Michael Benfield, who helped set up the new political movement in the 1970s, said he believed the "battle for the world's environmental survival" was "at this moment, lost".
Speaking at an event to mark the party's 50th anniversary, Mr Benfield told the BBC he had become "somewhat of a doomsayer" about efforts to protect the environment.
"I think we have succeeded in helping to educate... but we have failed in dealing with the battle for environmental survival.
"I'll say to you now that it's too late. The battle for the world's environmental survival is, at this moment, lost," he said.
The scale of the solutions which he believed were necessary would be simply too unpalatable for any political party to propose, he argues.
The focus now, he thought, would have to be on mitigation.
"It doesn't mean to say that we can't perhaps do other things to put things right, but it's a very dire situation that we have," Mr Benfield said.
He was speaking 50 years since the first public meeting of PEOPLE, which would become the Ecology Party in 1975 and the Green Party in 1985.

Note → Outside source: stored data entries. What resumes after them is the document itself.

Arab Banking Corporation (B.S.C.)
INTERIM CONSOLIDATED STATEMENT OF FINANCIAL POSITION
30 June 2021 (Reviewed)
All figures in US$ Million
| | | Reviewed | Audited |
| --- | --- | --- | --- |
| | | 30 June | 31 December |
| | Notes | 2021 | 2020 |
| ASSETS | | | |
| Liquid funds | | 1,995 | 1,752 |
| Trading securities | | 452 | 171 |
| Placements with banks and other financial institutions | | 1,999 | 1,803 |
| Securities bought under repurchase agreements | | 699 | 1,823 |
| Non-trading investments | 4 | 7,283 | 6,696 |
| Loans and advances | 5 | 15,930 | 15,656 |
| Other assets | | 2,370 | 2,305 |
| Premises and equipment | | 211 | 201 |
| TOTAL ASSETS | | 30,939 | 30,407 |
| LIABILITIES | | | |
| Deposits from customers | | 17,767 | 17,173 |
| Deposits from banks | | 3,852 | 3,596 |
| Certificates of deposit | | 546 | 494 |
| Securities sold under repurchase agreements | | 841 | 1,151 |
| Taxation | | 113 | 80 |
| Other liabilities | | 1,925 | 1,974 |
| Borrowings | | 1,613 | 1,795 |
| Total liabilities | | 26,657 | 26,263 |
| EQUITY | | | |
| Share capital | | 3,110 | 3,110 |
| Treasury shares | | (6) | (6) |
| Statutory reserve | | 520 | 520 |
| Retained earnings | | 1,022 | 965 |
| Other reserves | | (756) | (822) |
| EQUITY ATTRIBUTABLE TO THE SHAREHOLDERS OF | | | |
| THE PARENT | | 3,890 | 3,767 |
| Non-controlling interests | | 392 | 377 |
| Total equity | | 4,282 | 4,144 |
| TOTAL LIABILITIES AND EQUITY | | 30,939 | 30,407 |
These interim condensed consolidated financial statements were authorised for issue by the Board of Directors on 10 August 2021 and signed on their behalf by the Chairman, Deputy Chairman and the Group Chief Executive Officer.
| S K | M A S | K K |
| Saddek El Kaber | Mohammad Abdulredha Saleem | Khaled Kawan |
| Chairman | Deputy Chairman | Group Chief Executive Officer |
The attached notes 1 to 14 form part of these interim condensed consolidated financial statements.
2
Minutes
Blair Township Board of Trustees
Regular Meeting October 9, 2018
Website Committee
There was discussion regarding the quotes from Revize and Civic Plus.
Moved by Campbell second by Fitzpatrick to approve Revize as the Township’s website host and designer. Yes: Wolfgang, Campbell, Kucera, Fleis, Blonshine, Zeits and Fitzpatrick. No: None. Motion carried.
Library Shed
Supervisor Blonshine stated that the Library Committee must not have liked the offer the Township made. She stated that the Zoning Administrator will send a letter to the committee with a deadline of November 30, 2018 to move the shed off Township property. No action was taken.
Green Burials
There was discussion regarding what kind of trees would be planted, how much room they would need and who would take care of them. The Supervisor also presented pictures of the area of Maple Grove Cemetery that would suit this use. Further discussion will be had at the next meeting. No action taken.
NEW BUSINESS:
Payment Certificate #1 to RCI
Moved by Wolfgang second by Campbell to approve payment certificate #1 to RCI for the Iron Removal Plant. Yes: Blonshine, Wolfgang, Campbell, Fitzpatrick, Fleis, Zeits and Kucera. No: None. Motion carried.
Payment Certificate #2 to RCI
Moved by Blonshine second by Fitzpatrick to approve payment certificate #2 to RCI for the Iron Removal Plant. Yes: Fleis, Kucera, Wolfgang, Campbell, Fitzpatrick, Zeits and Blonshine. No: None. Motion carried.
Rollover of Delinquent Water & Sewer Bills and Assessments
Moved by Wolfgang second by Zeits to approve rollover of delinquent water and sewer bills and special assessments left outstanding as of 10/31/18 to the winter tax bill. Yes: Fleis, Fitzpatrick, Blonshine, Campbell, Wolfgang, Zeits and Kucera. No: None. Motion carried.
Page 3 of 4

The group was formed in a Coventry pub by Mr Benfield, fellow estate agent Freda Sanders and solicitors Lesley Whittaker and her late husband Tony.
The three surviving founders of what would turn out to be Europe's first green political party were among those who gathered at the London School of Economics to mark the milestone.
In a speech to the gathering, Green MP Caroline Lucas, warned: "We don't have another 50 years."
She said: "We are living through maybe one of the most consequential decades of human history, which I appreciate is a very big thing to say.
"The climate and nature crises are more critical than ever, and it feels to me that what falls upon the shoulders of the Green Party is a most extraordinary responsibility but an awesome opportunity as well."
Deputy leader of the Green Party of England and Wales Zack Polanski said it was "vital" to be "honest about the urgency of the situation", but cautioned against underestimating "the importance of hope alongside practical action".
"I think that's the vital space the party occupies today, which is both that vision for a hopeful future and tangible real-life examples of where we're making change," he said.